4- Enlever les mauvaises herbes. Aux paroles de Amassa las bimagas, la ratsha, la tisbera, tot aquo que s'i minja lo frut de la terra, l'ours se précipite pour se saisir des jambes des femmes de la maison (de préférence la plus jeune).
Il est également précisé:
Le Dimanche Gras, les participants de la chasse à l'ours se reforment auxquelles viennent s'ajouter de nouveaux personnages. Le cortège défile derrière une charrue attelée à un âne et une chèvre et fait mine de labourer le village. Cette tradition avait des variantes dans les Pyrénées. On pouvait assister à la chasse à l'ours à Luz, mais aussi à Gèdre. Ces traditions carnavalesques (travaux agricoles) se retrouvaient en Espagne et même dans d'autres pays (Grèce, Bulgarie, Roumanie, Allemagne).
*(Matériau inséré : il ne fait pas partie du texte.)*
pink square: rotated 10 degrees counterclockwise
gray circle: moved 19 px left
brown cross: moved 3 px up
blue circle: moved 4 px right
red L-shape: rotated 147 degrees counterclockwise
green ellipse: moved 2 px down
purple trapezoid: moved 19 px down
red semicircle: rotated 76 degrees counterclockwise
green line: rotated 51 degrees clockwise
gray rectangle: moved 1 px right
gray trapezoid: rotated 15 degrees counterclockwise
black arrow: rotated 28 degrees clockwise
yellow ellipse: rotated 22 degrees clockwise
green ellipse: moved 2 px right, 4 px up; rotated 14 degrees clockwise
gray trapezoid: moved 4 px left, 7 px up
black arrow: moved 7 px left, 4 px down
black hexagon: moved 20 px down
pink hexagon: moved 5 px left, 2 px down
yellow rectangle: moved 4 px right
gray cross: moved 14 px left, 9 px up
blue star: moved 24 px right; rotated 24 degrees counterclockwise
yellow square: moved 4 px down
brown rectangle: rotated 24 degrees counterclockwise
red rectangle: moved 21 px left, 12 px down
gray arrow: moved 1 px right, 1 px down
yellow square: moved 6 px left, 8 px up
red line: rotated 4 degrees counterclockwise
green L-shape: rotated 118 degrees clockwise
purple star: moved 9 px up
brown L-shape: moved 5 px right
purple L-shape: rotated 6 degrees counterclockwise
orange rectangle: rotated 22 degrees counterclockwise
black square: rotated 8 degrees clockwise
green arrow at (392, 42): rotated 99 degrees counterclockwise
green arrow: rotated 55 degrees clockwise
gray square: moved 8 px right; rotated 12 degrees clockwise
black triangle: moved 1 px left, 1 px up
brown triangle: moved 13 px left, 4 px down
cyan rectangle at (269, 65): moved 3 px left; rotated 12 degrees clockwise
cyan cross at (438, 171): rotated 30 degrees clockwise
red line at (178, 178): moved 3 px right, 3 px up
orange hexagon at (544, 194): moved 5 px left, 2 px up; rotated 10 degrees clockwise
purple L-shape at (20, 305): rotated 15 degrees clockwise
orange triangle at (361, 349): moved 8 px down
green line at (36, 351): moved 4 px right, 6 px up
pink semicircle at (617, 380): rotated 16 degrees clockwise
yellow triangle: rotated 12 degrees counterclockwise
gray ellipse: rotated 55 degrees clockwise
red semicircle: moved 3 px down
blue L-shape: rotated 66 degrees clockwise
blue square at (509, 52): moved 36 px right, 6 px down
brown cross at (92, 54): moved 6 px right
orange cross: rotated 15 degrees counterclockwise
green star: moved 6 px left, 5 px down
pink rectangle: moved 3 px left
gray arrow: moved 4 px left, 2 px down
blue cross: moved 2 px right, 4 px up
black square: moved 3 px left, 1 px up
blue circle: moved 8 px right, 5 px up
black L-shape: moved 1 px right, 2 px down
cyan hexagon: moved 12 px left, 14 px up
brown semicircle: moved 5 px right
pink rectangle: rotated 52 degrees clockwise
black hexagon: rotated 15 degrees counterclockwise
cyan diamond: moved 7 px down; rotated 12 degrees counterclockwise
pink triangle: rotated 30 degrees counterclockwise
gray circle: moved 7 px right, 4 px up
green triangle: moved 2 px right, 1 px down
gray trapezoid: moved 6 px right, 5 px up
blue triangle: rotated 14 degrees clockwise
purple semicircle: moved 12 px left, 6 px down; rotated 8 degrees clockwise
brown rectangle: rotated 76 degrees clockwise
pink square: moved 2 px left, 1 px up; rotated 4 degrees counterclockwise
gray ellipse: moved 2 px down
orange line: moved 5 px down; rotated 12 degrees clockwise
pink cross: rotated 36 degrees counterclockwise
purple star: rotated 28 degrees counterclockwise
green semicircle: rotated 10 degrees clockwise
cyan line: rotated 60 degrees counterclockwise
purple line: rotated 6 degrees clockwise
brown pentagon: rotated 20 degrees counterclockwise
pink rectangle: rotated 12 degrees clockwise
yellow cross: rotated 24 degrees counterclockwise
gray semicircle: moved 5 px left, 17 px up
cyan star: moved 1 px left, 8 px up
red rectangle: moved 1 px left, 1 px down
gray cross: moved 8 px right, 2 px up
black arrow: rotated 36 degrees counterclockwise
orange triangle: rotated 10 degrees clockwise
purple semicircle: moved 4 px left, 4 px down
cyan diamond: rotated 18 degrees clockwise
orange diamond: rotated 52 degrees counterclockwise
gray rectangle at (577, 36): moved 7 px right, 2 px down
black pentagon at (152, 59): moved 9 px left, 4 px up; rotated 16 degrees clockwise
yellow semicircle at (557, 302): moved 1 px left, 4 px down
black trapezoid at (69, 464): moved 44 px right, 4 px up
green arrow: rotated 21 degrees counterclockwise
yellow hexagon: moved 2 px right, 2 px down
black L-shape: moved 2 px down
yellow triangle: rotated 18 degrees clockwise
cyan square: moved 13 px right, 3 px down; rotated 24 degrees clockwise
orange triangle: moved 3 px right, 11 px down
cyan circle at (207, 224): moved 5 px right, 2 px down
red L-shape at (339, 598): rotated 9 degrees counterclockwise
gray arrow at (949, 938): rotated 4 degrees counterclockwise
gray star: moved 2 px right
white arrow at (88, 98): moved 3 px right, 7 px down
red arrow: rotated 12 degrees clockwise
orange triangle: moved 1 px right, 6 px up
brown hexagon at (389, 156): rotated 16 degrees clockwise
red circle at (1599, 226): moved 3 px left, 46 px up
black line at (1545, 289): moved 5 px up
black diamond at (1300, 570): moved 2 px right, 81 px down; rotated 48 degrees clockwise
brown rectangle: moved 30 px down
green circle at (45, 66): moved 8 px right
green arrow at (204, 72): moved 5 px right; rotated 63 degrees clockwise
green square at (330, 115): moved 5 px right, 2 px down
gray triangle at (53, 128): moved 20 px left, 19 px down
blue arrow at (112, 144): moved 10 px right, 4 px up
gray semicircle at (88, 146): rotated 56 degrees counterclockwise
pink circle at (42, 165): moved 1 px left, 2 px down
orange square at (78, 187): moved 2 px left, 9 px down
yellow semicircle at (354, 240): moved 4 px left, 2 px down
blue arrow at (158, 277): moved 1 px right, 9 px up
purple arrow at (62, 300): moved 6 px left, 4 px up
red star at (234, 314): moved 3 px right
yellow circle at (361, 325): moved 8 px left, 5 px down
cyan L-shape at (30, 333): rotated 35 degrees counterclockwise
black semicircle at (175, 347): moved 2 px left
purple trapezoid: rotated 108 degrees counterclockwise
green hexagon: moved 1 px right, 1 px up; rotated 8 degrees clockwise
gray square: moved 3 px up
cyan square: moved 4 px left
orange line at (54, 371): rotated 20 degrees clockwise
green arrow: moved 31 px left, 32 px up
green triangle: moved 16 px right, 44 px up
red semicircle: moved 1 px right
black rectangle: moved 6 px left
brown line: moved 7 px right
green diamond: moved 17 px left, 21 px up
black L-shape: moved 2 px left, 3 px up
En Angleterre, elle portait le nom de Plough Monday (lundi de la charrue) et avait lieu le Lundi Gras.
A l'occasion de cette étude, Xavier Ravier et sont équipe avaient réalisé un film muet noir et blanc en super 8. Ce film a été mis récemment dur un CD et commenté par un des protagoniste de cette dernière chasse à l'ours, Simon Crampe, de Gèdre-Dessus. Le CD n'est qu'en version privée.